It's too easy for Israel supporters to point to the Hamas Charter (shocking document as it is), and answer that Hamas wish to “destroy Israel ”.

In reality, their goals are more subtle. Hamas cannot militarily destroy Israel as such. Nor can Hizbollah. They believe that the way to achieve the demise of Israel is by so-called “resistance”, which aims at methodically eroding Israel 's resolve. It's this vision which drives Hamas, and the rockets since Israel 's Gaza pullout. And it explains why Hamas are willing to “fight Israel ” knowing that civilian Palestinians will suffer terribly, and knowing that in conventional military terms they cannot “win”.

In 2006 Arab affairs analyst Ehud Ya'ari wrote a description of the Hamas and Hizbollah ‘resistance' doctrine which has proven to be incredibly accurate, and relevant to the Hamas-Israel war of 2009. Ya'ari shows how Hamas strategy has focused on wearing down Israel morally and psychologically, rather than on achieving Palestinian national rights. His analysis goes a long way to explaining why Hamas embarks on behaviour which is on many levels self-destructive for Palestinian civil society.

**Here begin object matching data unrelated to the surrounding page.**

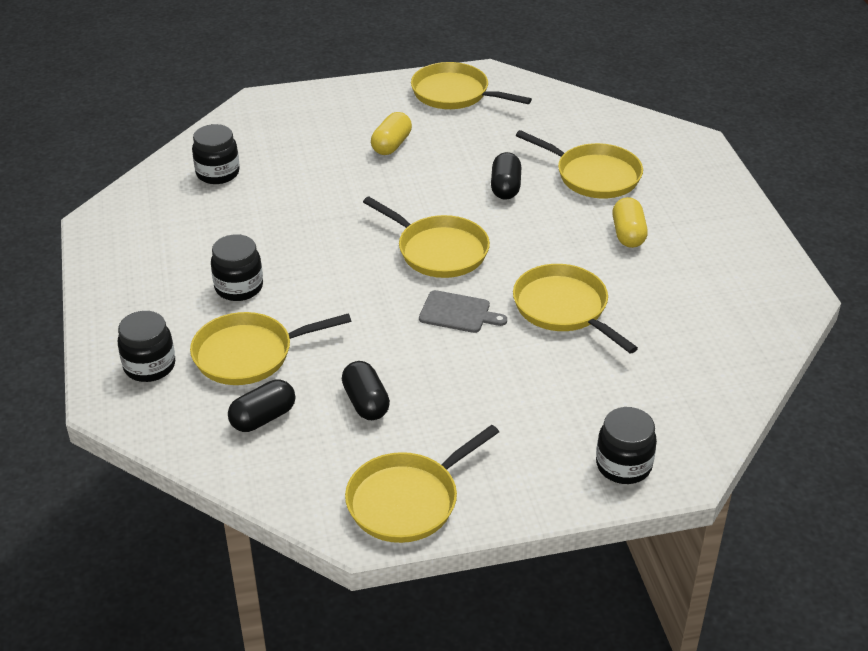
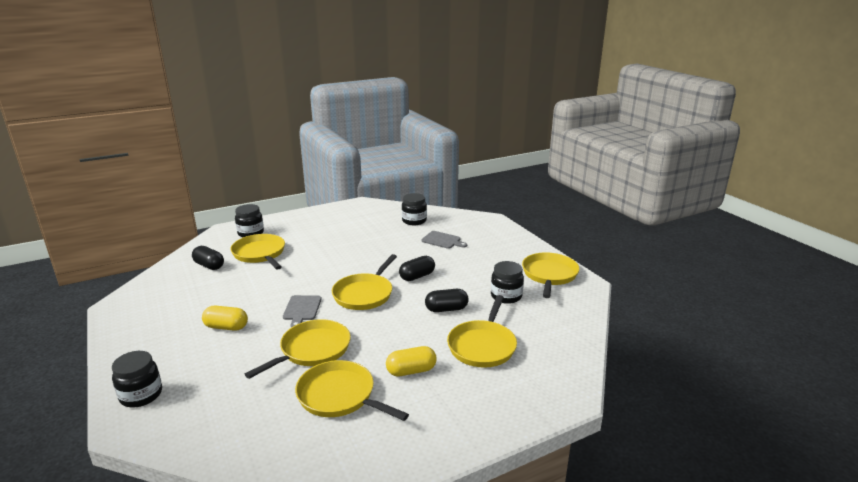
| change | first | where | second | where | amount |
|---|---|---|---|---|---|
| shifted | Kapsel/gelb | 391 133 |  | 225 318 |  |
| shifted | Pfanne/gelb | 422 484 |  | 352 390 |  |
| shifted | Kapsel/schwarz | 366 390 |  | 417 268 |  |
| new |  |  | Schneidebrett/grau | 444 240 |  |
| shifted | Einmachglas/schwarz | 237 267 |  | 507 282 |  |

This Briefing provides the text of Ya'ari's important article, together with added comments by Dr Jonathan Spyer from the Inter-Disciplinary Center in Israel . Both Ya'ari and Spyer are considered moderate, dispassionate and highly expert analysts of the ideas and thinking of the Arab and Muslim world. Their explanation of ‘resistance' doctrine places the conflict between Israel , Hamas, Hizbollah and Iran in a totally different perspective.


What drives Hamas ? What is their strategy? What is their vision?

It is too easy simply to argue that they “want to destroy Israel ”.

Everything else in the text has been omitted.